On March 24, 2023 the Mansfield Foundation convened a roundtable discussion with Professor Hideshi Tokuchi, President of the Research Institute for Peace and Security (RIPS). Professor Tokuchi drew on his long experience working for the Japanese government to talk about Japan’s new National Security Strategy, released in December 2022.
In his examination of the new National Security Strategy, Professor Tokuchi began by exploring an apparent contradiction in the government’s rhetoric. Despite the Japanese government’s continuous emphasis on continuity to minimize the impression of radical change, the strategy has highlighted itself as a drastic pivot. However, he clarified that this pivot is more of an evolution rather than a revolution, as the policy within the new strategy is the same, with the only difference being efforts being accelerated due to a more threatening international security environment. Professor Tokuchi pointed to Russia’s invasion of Ukraine, China’s rapid military buildup, and North Korea’s record high launches of ballistic missiles as the specific threats that catalyzed Japan’s latest security efforts.
In order to address these challenges to Japanese national security, Professor Tokuchi highlighted the important role economic security plays in financing the build-up of cyber, space, and physical defense capabilities. Therefore, as highlighted in the new National Security Strategy, it is imperative for Japan to utilize its diplomatic, economic, political, and security tools to cooperate with the international community to tackle nontraditional security challenges, such as climate change, that threaten Japan’s economic security. Nevertheless, given the large amount of financial and political resources needed to implement this strategy, coupled with the potential pushback from the public, it will not be an easy task for the Kishida administration to reach the goals set by the new National Security Strategy. One way Professor Tokuchi recommended to overcome these obstacles is by updating the division of labor as Japan expands its defense role and capabilities.

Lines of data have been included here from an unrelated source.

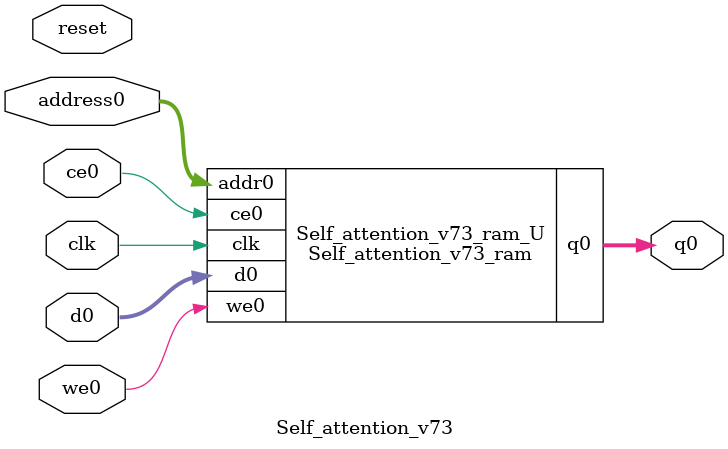
<source format=v>
`timescale 1 ns / 1 ps
module Self_attention_v73_ram (addr0, ce0, d0, we0, q0,  clk);

parameter DWIDTH = 32;
parameter AWIDTH = 14;
parameter MEM_SIZE = 9216;

input[AWIDTH-1:0] addr0;
input ce0;
input[DWIDTH-1:0] d0;
input we0;
output reg[DWIDTH-1:0] q0;
input clk;

(* ram_style = "block" *)reg [DWIDTH-1:0] ram[0:MEM_SIZE-1];




always @(posedge clk)  
begin 
    if (ce0) begin
        if (we0) 
            ram[addr0] <= d0; 
        q0 <= ram[addr0];
    end
end


endmodule

`timescale 1 ns / 1 ps
module Self_attention_v73(
    reset,
    clk,
    address0,
    ce0,
    we0,
    d0,
    q0);

parameter DataWidth = 32'd32;
parameter AddressRange = 32'd9216;
parameter AddressWidth = 32'd14;
input reset;
input clk;
input[AddressWidth - 1:0] address0;
input ce0;
input we0;
input[DataWidth - 1:0] d0;
output[DataWidth - 1:0] q0;



Self_attention_v73_ram Self_attention_v73_ram_U(
    .clk( clk ),
    .addr0( address0 ),
    .ce0( ce0 ),
    .we0( we0 ),
    .d0( d0 ),
    .q0( q0 ));

endmodule


</source>
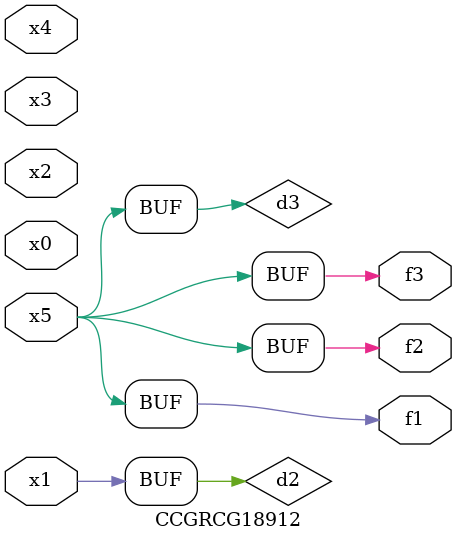
<source format=v>
module CCGRCG18912(
	input x0, x1, x2, x3, x4, x5,
	output f1, f2, f3
);

	wire d1, d2, d3;

	not (d1, x5);
	or (d2, x1);
	xnor (d3, d1);
	assign f1 = d3;
	assign f2 = d3;
	assign f3 = d3;
endmodule

</source>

In the Q&A section of the roundtable, Professor Tokuchi elaborated on the influence that Prime Minister Kishida’s image, as opposed to former Prime Minister Abe’s, had on the public’s support for the new strategy. He explained that the change in public attitude could be attributed to their apprehension regarding the strained relations between the United States and China due to Taiwan, North Korea’s missile tests, and Russia’s invasion of Ukraine. Furthermore, he emphasized that the public’s security concerns might not persist, particularly if there is a tax hike to fund this increased defense budget.